(Stored items)
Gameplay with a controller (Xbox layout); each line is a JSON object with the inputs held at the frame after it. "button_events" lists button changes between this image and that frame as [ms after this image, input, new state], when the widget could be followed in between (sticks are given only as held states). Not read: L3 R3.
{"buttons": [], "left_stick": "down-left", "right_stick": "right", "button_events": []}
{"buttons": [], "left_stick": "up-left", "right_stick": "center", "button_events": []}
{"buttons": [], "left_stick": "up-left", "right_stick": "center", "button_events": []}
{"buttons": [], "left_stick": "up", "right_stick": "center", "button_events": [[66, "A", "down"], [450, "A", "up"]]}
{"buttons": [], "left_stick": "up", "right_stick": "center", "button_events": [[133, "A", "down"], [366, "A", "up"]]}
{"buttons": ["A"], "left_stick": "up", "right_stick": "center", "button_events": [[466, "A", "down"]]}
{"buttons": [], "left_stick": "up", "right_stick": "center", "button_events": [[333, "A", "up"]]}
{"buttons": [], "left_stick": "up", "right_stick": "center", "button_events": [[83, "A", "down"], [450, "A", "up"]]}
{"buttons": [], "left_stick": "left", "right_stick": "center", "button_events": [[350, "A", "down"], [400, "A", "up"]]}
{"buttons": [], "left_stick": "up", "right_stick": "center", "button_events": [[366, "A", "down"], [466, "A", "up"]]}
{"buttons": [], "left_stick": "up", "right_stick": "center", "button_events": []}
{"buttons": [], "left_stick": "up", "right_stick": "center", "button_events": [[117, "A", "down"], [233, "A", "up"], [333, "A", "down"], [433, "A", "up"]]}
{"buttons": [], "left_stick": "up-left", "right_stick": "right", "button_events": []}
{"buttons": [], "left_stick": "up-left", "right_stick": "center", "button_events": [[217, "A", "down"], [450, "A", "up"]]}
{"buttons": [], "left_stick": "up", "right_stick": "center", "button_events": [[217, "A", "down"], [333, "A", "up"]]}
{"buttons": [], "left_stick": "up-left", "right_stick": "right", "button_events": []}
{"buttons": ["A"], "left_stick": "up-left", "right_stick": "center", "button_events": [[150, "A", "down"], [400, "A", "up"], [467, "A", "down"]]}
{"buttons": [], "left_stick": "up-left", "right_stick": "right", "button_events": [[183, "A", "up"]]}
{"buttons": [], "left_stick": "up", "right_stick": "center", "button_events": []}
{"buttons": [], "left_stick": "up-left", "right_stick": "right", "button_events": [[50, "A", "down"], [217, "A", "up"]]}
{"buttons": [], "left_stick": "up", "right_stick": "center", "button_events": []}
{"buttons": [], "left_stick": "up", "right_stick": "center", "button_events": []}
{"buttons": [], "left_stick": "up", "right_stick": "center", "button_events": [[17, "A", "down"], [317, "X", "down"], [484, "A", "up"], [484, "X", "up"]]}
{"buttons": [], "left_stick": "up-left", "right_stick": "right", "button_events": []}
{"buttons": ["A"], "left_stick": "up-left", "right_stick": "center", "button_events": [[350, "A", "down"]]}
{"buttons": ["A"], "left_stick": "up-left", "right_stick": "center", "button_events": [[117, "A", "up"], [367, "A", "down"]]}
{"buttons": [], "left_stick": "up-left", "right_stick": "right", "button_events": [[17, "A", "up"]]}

Problem to work on – All the entries should be written out again precisely.

Response box –
Gameplay with a controller (Xbox layout); each line is a JSON object with the inputs held at the frame after it. "button_events" lists button changes between this image and that frame as [ms after this image, input, new state], when the widget could be followed in between (sticks are given only as held states). Not read: L3 R3.
{"buttons": [], "left_stick": "down-left", "right_stick": "right", "button_events": []}
{"buttons": [], "left_stick": "up-left", "right_stick": "center", "button_events": []}
{"buttons": [], "left_stick": "up-left", "right_stick": "center", "button_events": []}
{"buttons": [], "left_stick": "up", "right_stick": "center", "button_events": [[66, "A", "down"], [450, "A", "up"]]}
{"buttons": [], "left_stick": "up", "right_stick": "center", "button_events": [[133, "A", "down"], [366, "A", "up"]]}
{"buttons": ["A"], "left_stick": "up", "right_stick": "center", "button_events": [[466, "A", "down"]]}
{"buttons": [], "left_stick": "up", "right_stick": "center", "button_events": [[333, "A", "up"]]}
{"buttons": [], "left_stick": "up", "right_stick": "center", "button_events": [[83, "A", "down"], [450, "A", "up"]]}
{"buttons": [], "left_stick": "left", "right_stick": "center", "button_events": [[350, "A", "down"], [400, "A", "up"]]}
{"buttons": [], "left_stick": "up", "right_stick": "center", "button_events": [[366, "A", "down"], [466, "A", "up"]]}
{"buttons": [], "left_stick": "up", "right_stick": "center", "button_events": []}
{"buttons": [], "left_stick": "up", "right_stick": "center", "button_events": [[117, "A", "down"], [233, "A", "up"], [333, "A", "down"], [433, "A", "up"]]}
{"buttons": [], "left_stick": "up-left", "right_stick": "right", "button_events": []}
{"buttons": [], "left_stick": "up-left", "right_stick": "center", "button_events": [[217, "A", "down"], [450, "A", "up"]]}
{"buttons": [], "left_stick": "up", "right_stick": "center", "button_events": [[217, "A", "down"], [333, "A", "up"]]}
{"buttons": [], "left_stick": "up-left", "right_stick": "right", "button_events": []}
{"buttons": ["A"], "left_stick": "up-left", "right_stick": "center", "button_events": [[150, "A", "down"], [400, "A", "up"], [467, "A", "down"]]}
{"buttons": [], "left_stick": "up-left", "right_stick": "right", "button_events": [[183, "A", "up"]]}
{"buttons": [], "left_stick": "up", "right_stick": "center", "button_events": []}
{"buttons": [], "left_stick": "up-left", "right_stick": "right", "button_events": [[50, "A", "down"], [217, "A", "up"]]}
{"buttons": [], "left_stick": "up", "right_stick": "center", "button_events": []}
{"buttons": [], "left_stick": "up", "right_stick": "center", "button_events": []}
{"buttons": [], "left_stick": "up", "right_stick": "center", "button_events": [[17, "A", "down"], [317, "X", "down"], [484, "A", "up"], [484, "X", "up"]]}
{"buttons": [], "left_stick": "up-left", "right_stick": "right", "button_events": []}
{"buttons": ["A"], "left_stick": "up-left", "right_stick": "center", "button_events": [[350, "A", "down"]]}
{"buttons": ["A"], "left_stick": "up-left", "right_stick": "center", "button_events": [[117, "A", "up"], [367, "A", "down"]]}
{"buttons": [], "left_stick": "up-left", "right_stick": "right", "button_events": [[17, "A", "up"]]}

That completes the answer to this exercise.